Model bisnis Temu memang efisien dan menarik bagi konsumen karena barang bisa dijual langsung dari pabrik di China ke tangan pembeli di Indonesia tanpa harus melalui berbagai lapisan distribusi. Sayangnya, efisiensi ini menjadi bumerang. Barang-barang di Temu dijual dengan harga jauh lebih rendah dari harga pasaran UMKM lokal, sehingga produk lokal kalah bersaing. Pemerintah pun menilai kehadiran Temu sebagai ancaman nyata terhadap ekonomi kerakyatan.
Larangan ini juga mencerminkan keberpihakan Indonesia terhadap pelaku usaha mikro, kecil, dan menengah yang menjadi tulang punggung perekonomian nasional. Di tengah upaya digitalisasi UMKM, kehadiran platform raksasa asing yang membanjiri pasar dengan produk ultra murah tentu dapat mematikan semangat pelaku lokal.
PDD Holdings: Raja E-Commerce yang Mulai Runtuh
Tidak hanya menghadapi tekanan dari pemerintah Indonesia, PDD Holdings juga mencatat penurunan kinerja keuangan signifikan pada kuartal pertama tahun 2025. Berdasarkan laporan keuangan resmi, laba bersih perusahaan anjlok 47% menjadi hanya 14,74 miliar yuan atau sekitar Rp 33,3 triliun.
Menurut analis dari US Tiger Securities, Bo Pei, penurunan ini tidak lepas dari persaingan ketat di dalam negeri serta ketidakpastian perdagangan global. Ia menyebutkan bahwa pertumbuhan konsumsi di Tiongkok yang melambat, meningkatnya tekanan kompetitif, serta eskalasi perang dagang menjadi beban berat bagi PDD Holdings.
Persaingan Ketat dengan Alibaba & JD.com
Di pasar domestik Tiongkok, PDD harus bersaing dengan dua nama besar lainnya: Alibaba dan JD.com. Ketiganya terlibat dalam perang harga besar-besaran demi menarik konsumen. Perang harga ini tentu berdampak pada margin keuntungan setiap perusahaan dan membuat iklim bisnis semakin keras.
Namun ironisnya, nasib para pesaing pun tak lebih baik. Alibaba dilaporkan gagal mencapai target pendapatan kuartalan, sedangkan JD.com berhasil sedikit unggul berkat strategi tukar-tambah produk yang memikat konsumen.

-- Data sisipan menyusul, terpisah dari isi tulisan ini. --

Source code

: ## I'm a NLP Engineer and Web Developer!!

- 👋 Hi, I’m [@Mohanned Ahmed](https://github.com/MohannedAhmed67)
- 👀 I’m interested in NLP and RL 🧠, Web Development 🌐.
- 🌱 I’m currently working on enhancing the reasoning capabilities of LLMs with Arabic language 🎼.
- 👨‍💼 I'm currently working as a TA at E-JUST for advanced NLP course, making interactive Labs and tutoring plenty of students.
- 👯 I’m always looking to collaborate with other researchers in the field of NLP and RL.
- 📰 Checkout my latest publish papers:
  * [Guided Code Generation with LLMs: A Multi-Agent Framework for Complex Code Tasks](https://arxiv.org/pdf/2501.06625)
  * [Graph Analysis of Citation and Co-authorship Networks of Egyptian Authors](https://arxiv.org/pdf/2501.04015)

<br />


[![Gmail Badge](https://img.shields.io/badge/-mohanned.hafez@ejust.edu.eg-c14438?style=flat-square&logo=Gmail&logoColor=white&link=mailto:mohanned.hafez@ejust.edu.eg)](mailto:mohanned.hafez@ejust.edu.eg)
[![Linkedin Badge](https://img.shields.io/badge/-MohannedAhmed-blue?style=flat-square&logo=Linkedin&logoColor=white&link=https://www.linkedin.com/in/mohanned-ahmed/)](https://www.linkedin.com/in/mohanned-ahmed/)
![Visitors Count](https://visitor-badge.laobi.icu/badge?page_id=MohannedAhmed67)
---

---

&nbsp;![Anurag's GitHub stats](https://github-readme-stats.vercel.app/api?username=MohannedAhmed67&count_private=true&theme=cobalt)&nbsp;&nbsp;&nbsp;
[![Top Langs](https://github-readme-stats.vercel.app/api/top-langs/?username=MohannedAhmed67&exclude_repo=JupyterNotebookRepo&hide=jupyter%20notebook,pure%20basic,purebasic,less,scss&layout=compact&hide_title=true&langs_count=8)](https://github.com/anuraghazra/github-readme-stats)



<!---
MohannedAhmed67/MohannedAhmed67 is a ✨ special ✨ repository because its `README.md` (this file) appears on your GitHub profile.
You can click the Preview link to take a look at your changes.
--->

Pasar Internasional: Temu Terjepit di Tengah Perang Dagang
Nasib Temu di pasar internasional pun tidak kalah sulit. Dalam beberapa bulan terakhir, perang dagang antara Amerika Serikat dan Tiongkok memberikan tekanan luar biasa terhadap operasional platform ini. Temu bahkan harus menarik diri dari sebagian besar penjual asal China yang sebelumnya aktif menjual di platform mereka untuk pasar AS.
Situasi ini memaksa Temu untuk membatasi penjual hanya dari kawasan Amerika atau mereka yang bisa menghindari tarif tambahan yang diberlakukan oleh Presiden AS saat itu, Donald Trump.
Tarif ‘De Minimis’ yang Berubah-ubah
Kategori 'de minimis' menjadi pusat perdebatan. Barang yang termasuk dalam kategori ini—yaitu barang berukuran kecil dan berharga rendah—biasanya dibebaskan dari bea masuk jika nilainya tidak melebihi US$800 (sekitar Rp 13 juta). Namun dalam eskalasi perang dagang, tarif baru dikenakan, bahkan sempat mencapai 120%.
Kebijakan ini membuat banyak pedagang China mengalami kerugian besar karena harus mengatur ulang strategi penjualan. Untungnya, kebijakan ini kemudian direvisi oleh Trump, di mana tarif dikurangi menjadi 54% khusus untuk barang dengan nilai di bawah US$100 (sekitar Rp 1,6 juta). Meski demikian, hal ini tetap meninggalkan ketidakpastian besar bagi ekosistem e-commerce lintas negara.
Tekanan Global dan Tantangan Regulasi
Ketegangan dagang bukanlah satu-satunya masalah. PDD juga menghadapi perubahan regulasi dan tekanan kebijakan di berbagai negara, termasuk Indonesia. Di tengah gejolak pasar global dan krisis geopolitik, strategi ekspansi PDD tampaknya perlu direvisi secara menyeluruh. Co-CEO PDD, Chen Lei, bahkan menyatakan bahwa perubahan kebijakan eksternal seperti tarif telah menciptakan tekanan besar bagi merchant mereka.
Ini menjadi pelajaran penting bahwa ekspansi global tanpa strategi lokal yang matang bisa berbalik menjadi boomerang, apalagi bila model bisnis dianggap merugikan ekosistem ekonomi setempat.